= Beginning of Section =

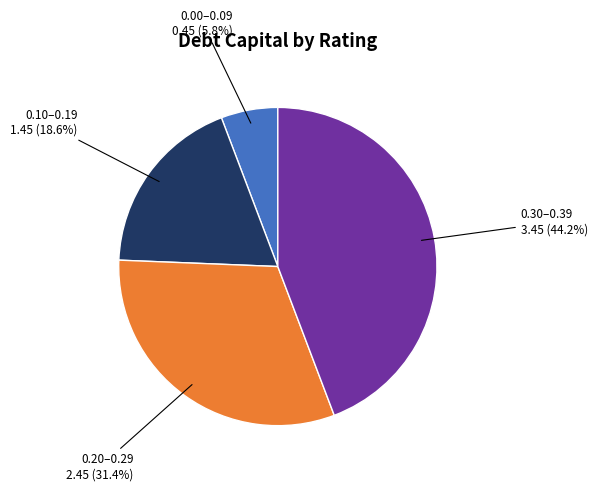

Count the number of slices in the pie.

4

= End of Section =
= Beginning of Section =

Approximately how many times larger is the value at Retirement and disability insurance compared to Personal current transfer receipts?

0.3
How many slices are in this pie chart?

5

= End of Section =
= Beginning of Section =

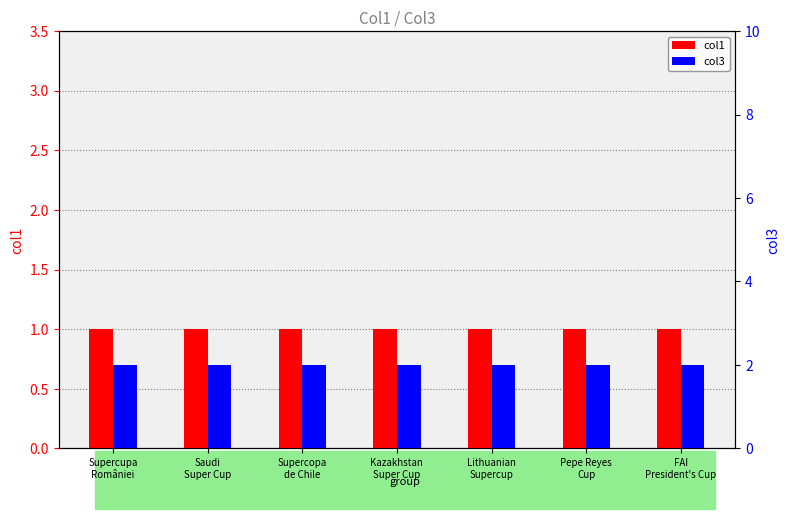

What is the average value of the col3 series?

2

= End of Section =

* _ACTION ITEM_
In the listing above, set out everything from the line containing "Approximately how many" down to and including the line containing "How many slices are in this pie chart?" as a numbered list, skipping any blank lines.

* _OUTPUT FOR THIS EXERCISE_
1. Approximately how many times larger is the value at Retirement and disability insurance compared to Personal current transfer receipts?
2. 0.3
3. How many slices are in this pie chart?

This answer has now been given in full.